A fell in love with C. A went to the Civil Registry Office and registered the Canadian divorce decree Despite the registration of the divorce decree, an official of the National Statistics Office (“NSO”) informed him that the marriage between him and B still subsists. To be enforceable, the foreign divorce decree must first be judicially recognized by a competent Philippine court, pursuant to a NSO Circular.

RTC- A was NOT THE PROPER PARTY to institute the action for judicial recognition of the foreign divorce decree as he is a NATURALIZED CANADIAN CITIZEN. It ruled that ONLY THE FILIPINO spouse can avail of the remedy, under Art. 26, ¶2 of the Family Code.1

Issue: WON Art. 26, ¶2 extends to aliens the right to petition a court of this jurisdiction for the recognition of a foreign divorce decree.

Held: NO. The alien spouse can claim no right under Art. 26, ¶2 of the Family Code as the substantive right it establishes is in favor of the FILIPINO SPOUSE.

Art. 26, ¶2 was included in the law to avoid the absurd situation where the Filipino spouse remains married to the alien spouse who, after obtaining a divorce, is no longer married to the Filipino spouse. The legislative intent is for the benefit of the Filipino spouse, by clarifying his or her marital status, settling the doubts created by the divorce decree. Essentially, Art. 26, ¶2 provided the Filipino spouse a substantive right to have his or her marriage to the alien spouse considered as dissolved, capacitating him or her to remarry. Without Art. 26, ¶2, the judicial recognition of the foreign decree of divorce, whether in a proceeding instituted precisely for that purpose or as a related issue in another proceeding, would be of no significance to the Filipino spouse since our laws do not recognize divorce as a mode of severing the marital bond.

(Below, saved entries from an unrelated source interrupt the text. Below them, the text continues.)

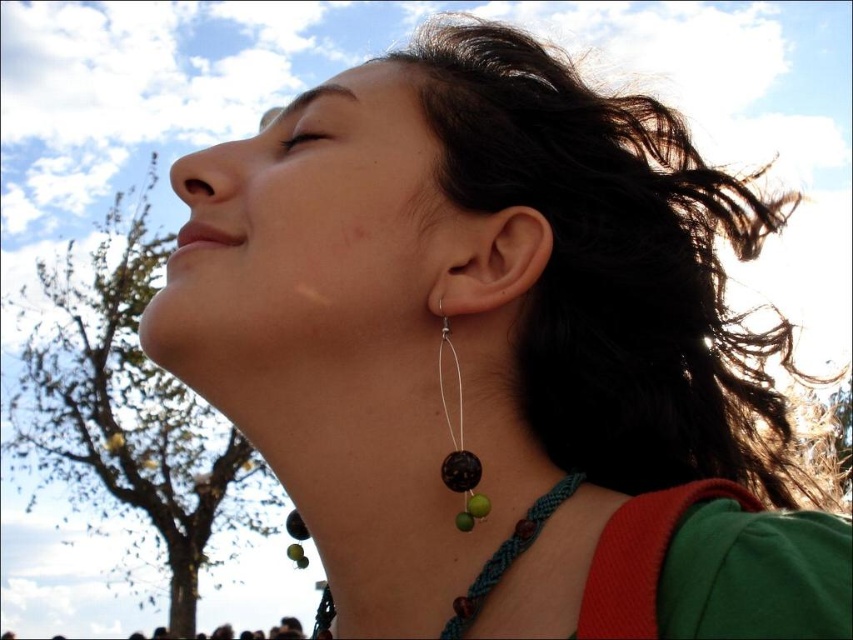
Question: Where is dark brown hair at upper right located in relation to matte skin at center in the image?

Choices:
 (A) left
 (B) right

Answer: (B)

Question: Which point is closer to the camera?

Choices:
 (A) green leafy tree at left
 (B) dark brown hair at upper right

Answer: (B)

Question: Considering the real-world distances, which object is farthest from the black matte bead at ear?

Choices:
 (A) black beaded necklace at center
 (B) green leafy tree at left
 (C) matte silver earring at center-right
 (D) matte skin at center

Answer: (B)

Question: Based on their relative distances, which object is farther from the dark brown hair at upper right?

Choices:
 (A) green leafy tree at left
 (B) matte silver earring at center-right

Answer: (A)

Question: Is dark brown hair at upper right below matte silver earring at center-right?

Choices:
 (A) yes
 (B) no

Answer: (B)

Question: Is dark brown hair at upper right thinner than green leafy tree at left?

Choices:
 (A) no
 (B) yes

Answer: (B)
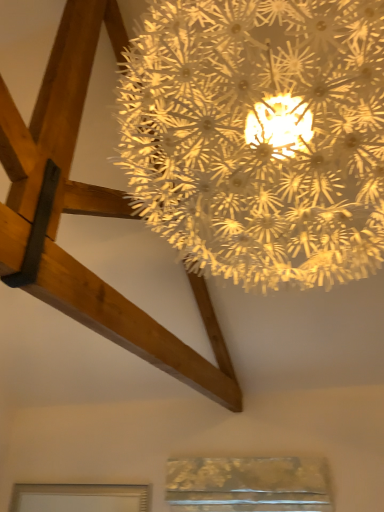
Question: From the image's perspective, is matte silver frame at lower left, acting as the 2th window starting from the right, located beneath illuminated paper-like at upper center?

Choices:
 (A) no
 (B) yes

Answer: (B)

Question: Does matte silver frame at lower left, the first window in the left-to-right sequence, have a smaller size compared to illuminated paper-like at upper center?

Choices:
 (A) no
 (B) yes

Answer: (B)

Question: Is matte silver frame at lower left, the first window in the left-to-right sequence, positioned with its back to illuminated paper-like at upper center?

Choices:
 (A) no
 (B) yes

Answer: (A)

Question: Is matte silver frame at lower left, the first window in the left-to-right sequence, far from illuminated paper-like at upper center?

Choices:
 (A) no
 (B) yes

Answer: (B)

Question: Does matte silver frame at lower left, the first window in the left-to-right sequence, have a greater width compared to illuminated paper-like at upper center?

Choices:
 (A) no
 (B) yes

Answer: (A)

Question: From a real-world perspective, is illuminated paper-like at upper center above or below matte silver frame at lower left, acting as the 2th window starting from the right?

Choices:
 (A) above
 (B) below

Answer: (A)

Question: Is point (x=369, y=254) closer or farther from the camera than point (x=56, y=500)?

Choices:
 (A) closer
 (B) farther

Answer: (A)

Question: From the image's perspective, relative to matte silver frame at lower left, the first window in the left-to-right sequence, is illuminated paper-like at upper center above or below?

Choices:
 (A) above
 (B) below

Answer: (A)

Question: Would you say illuminated paper-like at upper center is inside or outside matte silver frame at lower left, the first window in the left-to-right sequence?

Choices:
 (A) inside
 (B) outside

Answer: (B)

Question: Is metallic gold window at lower center, acting as the second window starting from the left, spatially inside illuminated paper-like at upper center, or outside of it?

Choices:
 (A) inside
 (B) outside

Answer: (B)

Question: Is metallic gold window at lower center, acting as the second window starting from the left, wider or thinner than illuminated paper-like at upper center?

Choices:
 (A) thin
 (B) wide

Answer: (A)

Question: From the image's perspective, is metallic gold window at lower center, placed as the 1th window when sorted from right to left, located above or below illuminated paper-like at upper center?

Choices:
 (A) above
 (B) below

Answer: (B)

Question: In the image, is metallic gold window at lower center, placed as the 1th window when sorted from right to left, positioned in front of or behind illuminated paper-like at upper center?

Choices:
 (A) behind
 (B) front

Answer: (A)

Question: Is matte silver frame at lower left, acting as the 2th window starting from the right, inside the boundaries of illuminated paper-like at upper center, or outside?

Choices:
 (A) inside
 (B) outside

Answer: (B)

Question: Based on their positions, is matte silver frame at lower left, acting as the 2th window starting from the right, located to the left or right of illuminated paper-like at upper center?

Choices:
 (A) left
 (B) right

Answer: (A)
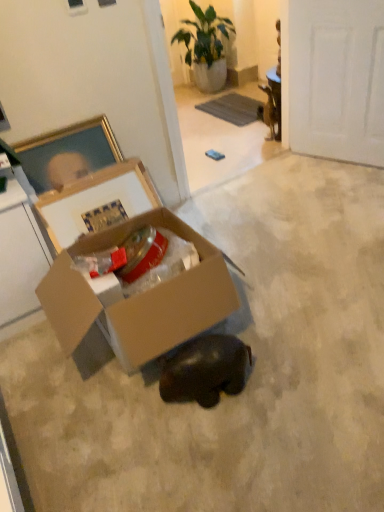
Image resolution: width=384 pixels, height=512 pixels. What do you see at coordinates (205, 46) in the screenshot? I see `green leafy plant at upper center` at bounding box center [205, 46].

The width and height of the screenshot is (384, 512). I want to click on white matte door at upper right, so click(x=337, y=79).

What is the approximate height of shiny black elephant at center?

shiny black elephant at center is 7.39 inches in height.

The width and height of the screenshot is (384, 512). Describe the element at coordinates (205, 370) in the screenshot. I see `shiny black elephant at center` at that location.

Image resolution: width=384 pixels, height=512 pixels. I want to click on cardboard box at center, so click(x=135, y=301).

Looking at this image, is green leafy plant at upper center beside white matte door at upper right?

No, green leafy plant at upper center is not in contact with white matte door at upper right.

How different are the orientations of green leafy plant at upper center and white matte door at upper right in degrees?

green leafy plant at upper center and white matte door at upper right are facing 21.8 degrees away from each other.

From their relative heights in the image, would you say green leafy plant at upper center is taller or shorter than white matte door at upper right?

green leafy plant at upper center is shorter than white matte door at upper right.

From a real-world perspective, which is physically above, green leafy plant at upper center or white matte door at upper right?

white matte door at upper right is physically above.

Is shiny black elephant at center in contact with green leafy plant at upper center?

An action based on Art. 26, ¶2 is not limited to the recognition of the foreign divorce decree. If the court finds that the decree capacitated the alien spouse to remarry, the courts can declare that the Filipino spouse is likewise capacitated to contract another marriage. However, no Philippine court can make a similar declaration for the alien spouse, whose status and legal capacity are generally governed by his national law.